> **Exercise**: Please continue the comment thread about page objects from where it stops.

> **Text for analysis**:


    Thanks for the informative read!

    • Alan says:

      Thanks Andreas,

      If I was reviewing it, I think I might want to suggest a Wizard object that sits across the page flow. But I can also imagine circumstances where I might add those methods to the page objects themselves initially when creating it. I’d have to see the app and code base to determine if that was really appropriate or not.

      Choices. Choices. 🙂

      And all of our choices contextually based on the app, our code base, our skill sets, our coding biases, where we are in the project timeline, how long the code will survive, etc. etc.

      Good to hear about decisions being made when building the abstractions layer. I love hearing about alternative approaches and the thought processes used when deciding how to build them.

      Alan

  3. I’ve written about DRY page objects on my blog.

  4. James Affleck says:

    I don’t see the problem with returning Page Objects with methods.

    This does mean though that you may need to double up methods like login(user, pass) and loginAndFail(user, pass), if you have the bandwidth to test non-happy paths in your tests.

> **Information supplied**:

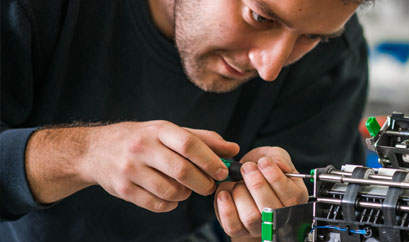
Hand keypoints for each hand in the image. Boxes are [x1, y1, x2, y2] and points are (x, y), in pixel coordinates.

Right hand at [72, 121, 236, 211]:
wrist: (95, 150)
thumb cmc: (141, 139)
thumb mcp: (168, 131)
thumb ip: (202, 139)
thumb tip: (234, 149)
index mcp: (158, 130)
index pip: (189, 145)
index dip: (211, 160)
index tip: (223, 171)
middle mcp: (142, 147)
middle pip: (182, 171)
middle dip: (203, 183)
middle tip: (210, 186)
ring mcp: (130, 169)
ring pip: (171, 191)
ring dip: (186, 195)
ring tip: (187, 190)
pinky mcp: (122, 189)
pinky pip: (156, 204)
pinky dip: (170, 204)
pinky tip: (171, 197)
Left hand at [214, 147, 307, 238]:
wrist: (246, 181)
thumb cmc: (262, 170)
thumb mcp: (274, 156)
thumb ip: (279, 157)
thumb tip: (278, 164)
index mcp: (295, 198)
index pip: (291, 195)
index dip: (275, 177)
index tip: (263, 161)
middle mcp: (280, 216)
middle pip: (269, 207)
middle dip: (256, 183)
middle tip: (247, 167)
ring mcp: (260, 226)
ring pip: (251, 217)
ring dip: (241, 193)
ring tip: (238, 181)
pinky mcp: (240, 230)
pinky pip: (233, 226)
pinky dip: (226, 208)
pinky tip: (225, 193)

> **Written answer**:
    In my opinion there’s not much problem in returning another page object, your tests just need to be sure that the next page is loaded to satisfaction before you’ll be interacting with that.
    How do I do that? Using a webdriver wait for some indicator for me to know that the next page is loaded (like a h1 being loaded, or correct breadcrumb appears or the like).

    This way your test will croak when expected, after you click submit and the next item doesn’t appear, your test will fail as expected.

    I do something similar to what Burdette Lamar proposes on his blog.
    Have a base page class, with some components that frequently occur like menu bar.
    Then have a MenuBar class, and in the BasePage class have a method

    public abstract class BasePage {
    public BasePage() {
    private static final WebDriver driver = DriverManager.getDriver();
    PageFactory.initElements(driver, this);
    //this is mostly in child classes
    // but including it as an example. You want a static method to get drivers so you never have to // create an instance of a PageClass and include the driver. You can just use MyClass clazz = new MyClass();
    // If you’re multi-threading wrap this in a ThreadLocal and you get an equally simple approach.
    }
    public MenuBar menu() {
    return new MenuBar();
    }
    public PageTab tab() {
    return new PageTab(); //etc
    }

    }

    This makes it easy to access frequently used sections in test classes or from the classes themselves.

    • Alan says:

      Hi James,

      Thanks for the Comment.

      Automating requires us to make decisions about the approaches we take.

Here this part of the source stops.